• _WHAT IS BEING ASKED_
Check each line of the entries for "none" and report the ones that have it.

• _SUPPLIED DATA_
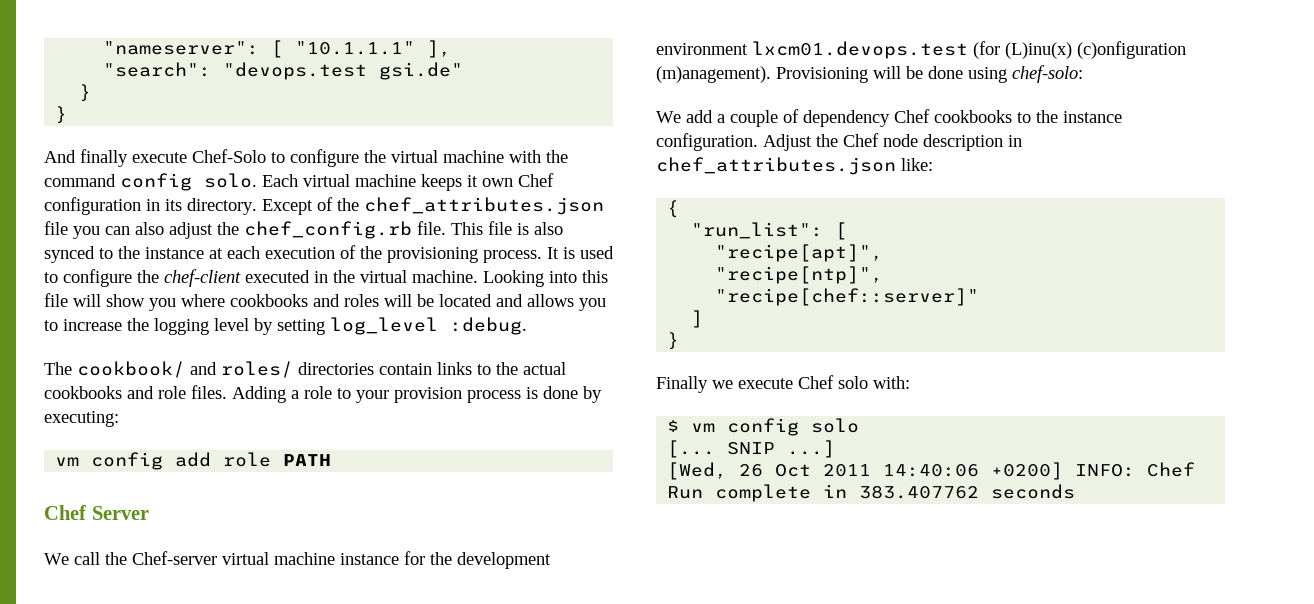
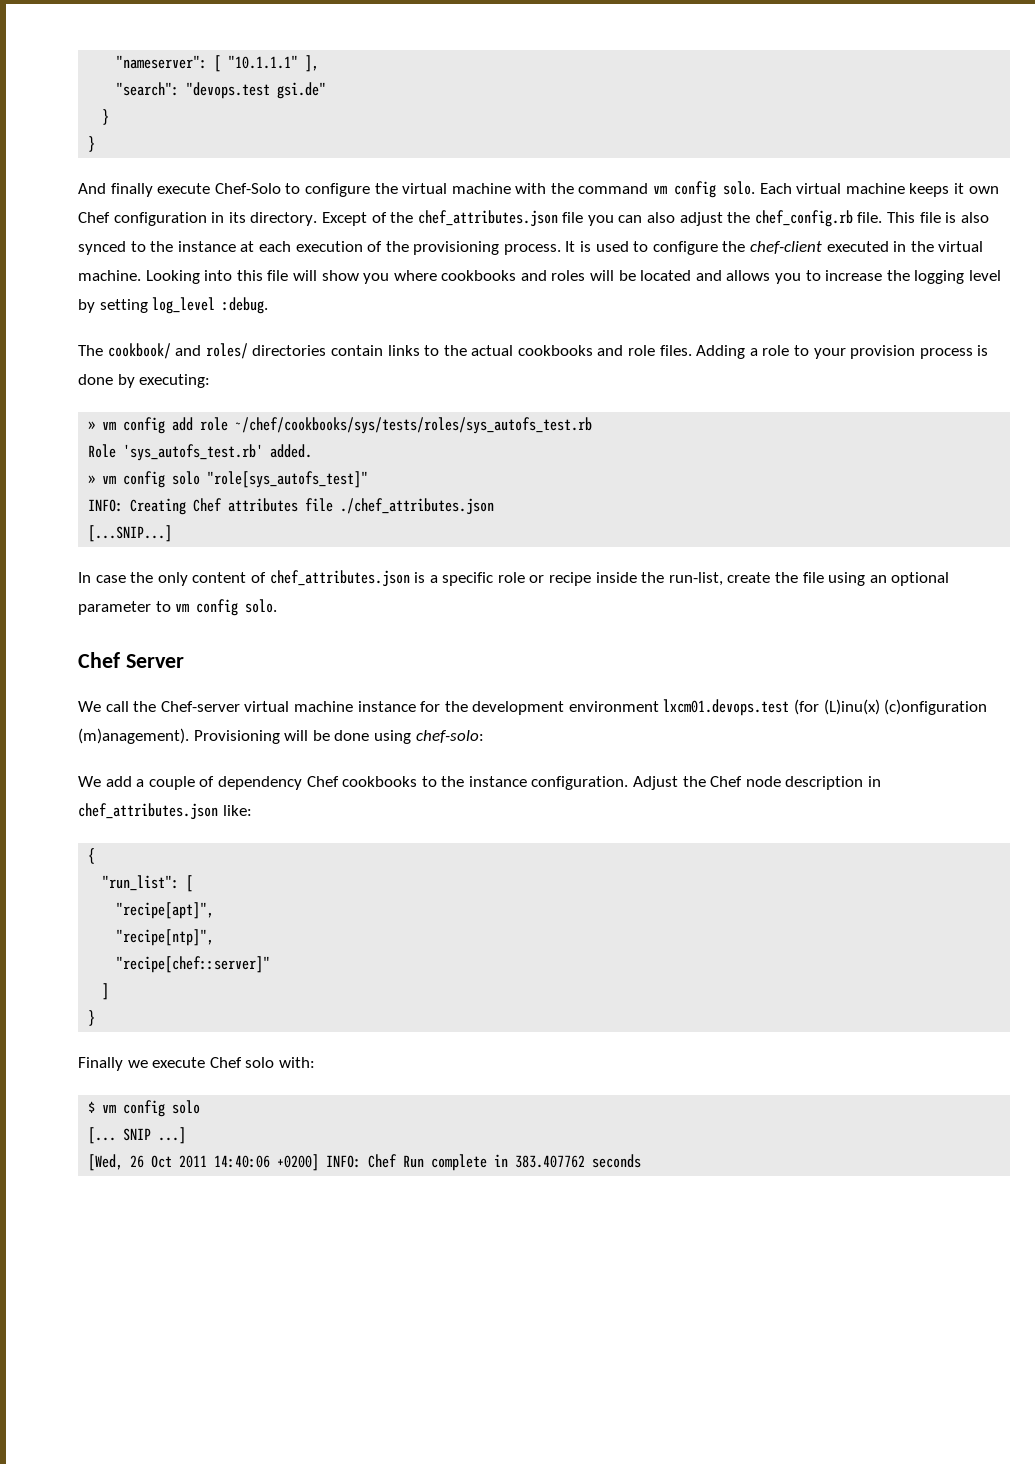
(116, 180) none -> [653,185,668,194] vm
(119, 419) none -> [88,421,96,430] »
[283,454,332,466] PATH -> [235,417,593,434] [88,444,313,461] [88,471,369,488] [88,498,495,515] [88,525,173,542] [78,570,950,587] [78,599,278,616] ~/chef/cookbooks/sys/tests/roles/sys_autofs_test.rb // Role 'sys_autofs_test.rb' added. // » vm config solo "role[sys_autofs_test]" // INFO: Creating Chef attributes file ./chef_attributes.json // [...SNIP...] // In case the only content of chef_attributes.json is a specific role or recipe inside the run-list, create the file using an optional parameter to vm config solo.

* * *

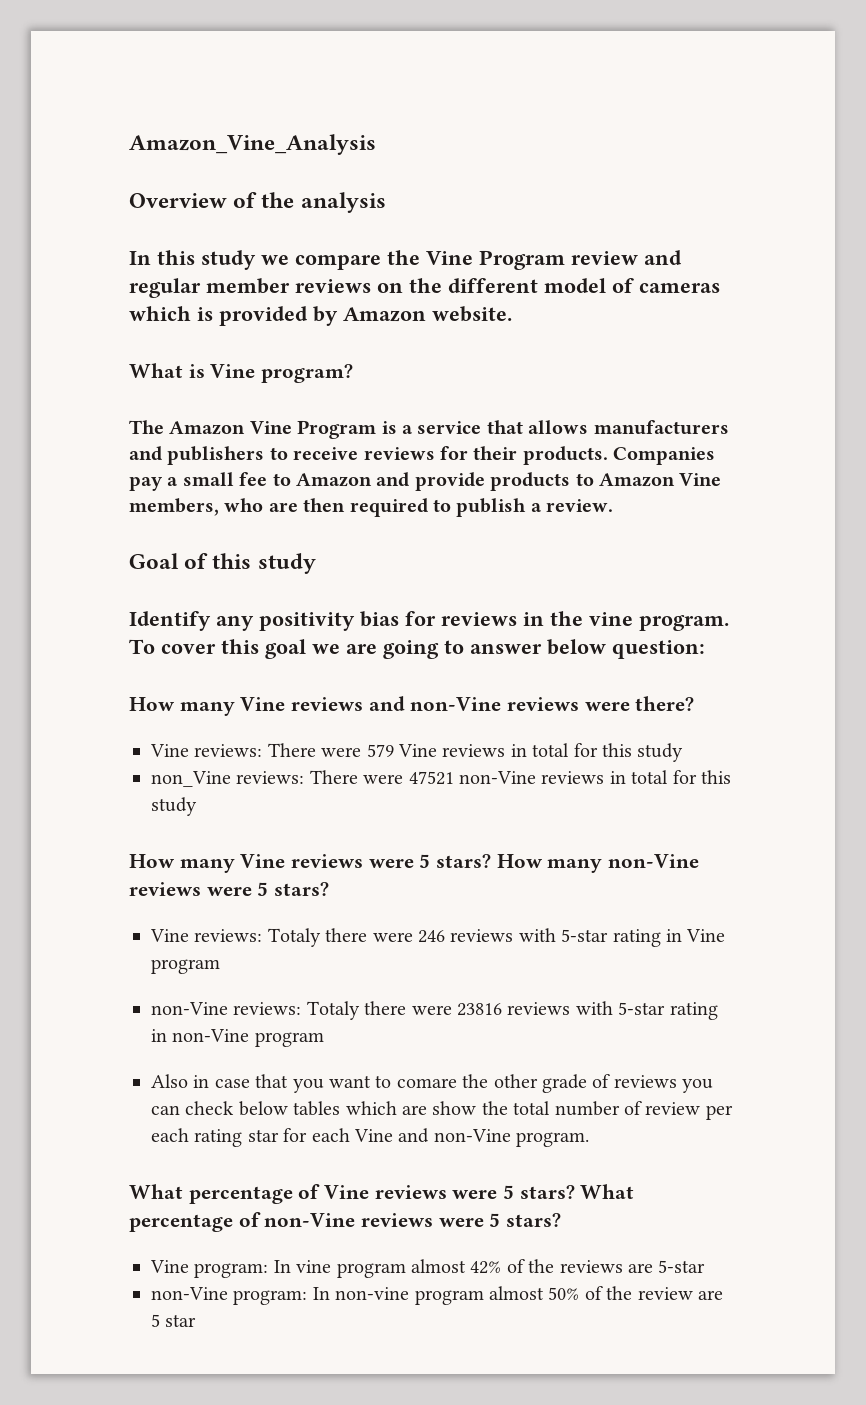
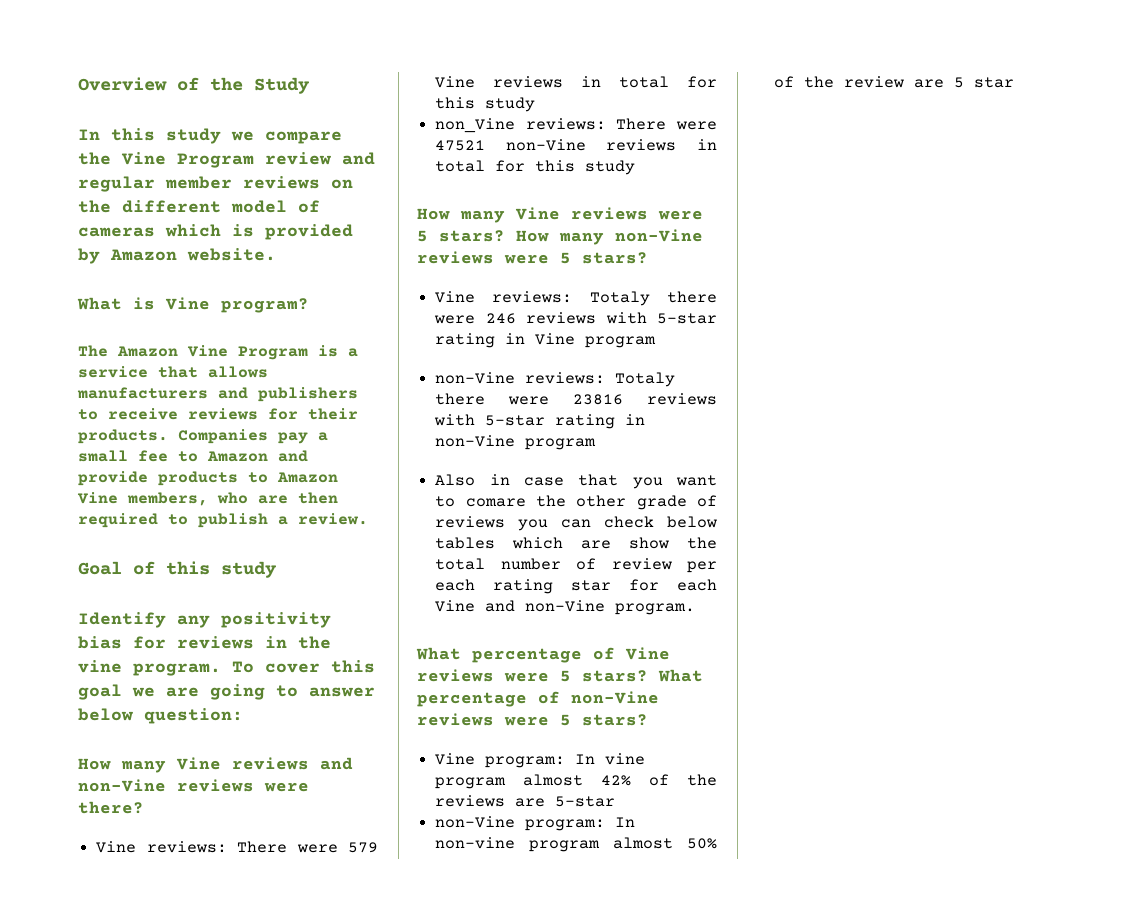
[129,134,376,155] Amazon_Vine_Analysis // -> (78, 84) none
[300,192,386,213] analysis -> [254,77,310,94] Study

...

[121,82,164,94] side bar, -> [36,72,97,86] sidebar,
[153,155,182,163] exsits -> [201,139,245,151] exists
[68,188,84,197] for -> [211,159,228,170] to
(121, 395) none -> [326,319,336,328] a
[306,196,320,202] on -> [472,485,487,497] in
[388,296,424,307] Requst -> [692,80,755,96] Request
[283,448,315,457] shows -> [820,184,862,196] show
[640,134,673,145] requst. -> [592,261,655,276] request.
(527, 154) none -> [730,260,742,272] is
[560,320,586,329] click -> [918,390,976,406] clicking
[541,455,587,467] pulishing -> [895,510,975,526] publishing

• _EXPECTED ANSWER_
(116, 180) none -> [653,185,668,194] vm
(119, 419) none -> [88,421,96,430] »
[129,134,376,155] Amazon_Vine_Analysis // -> (78, 84) none
(121, 395) none -> [326,319,336,328] a
(527, 154) none -> [730,260,742,272] is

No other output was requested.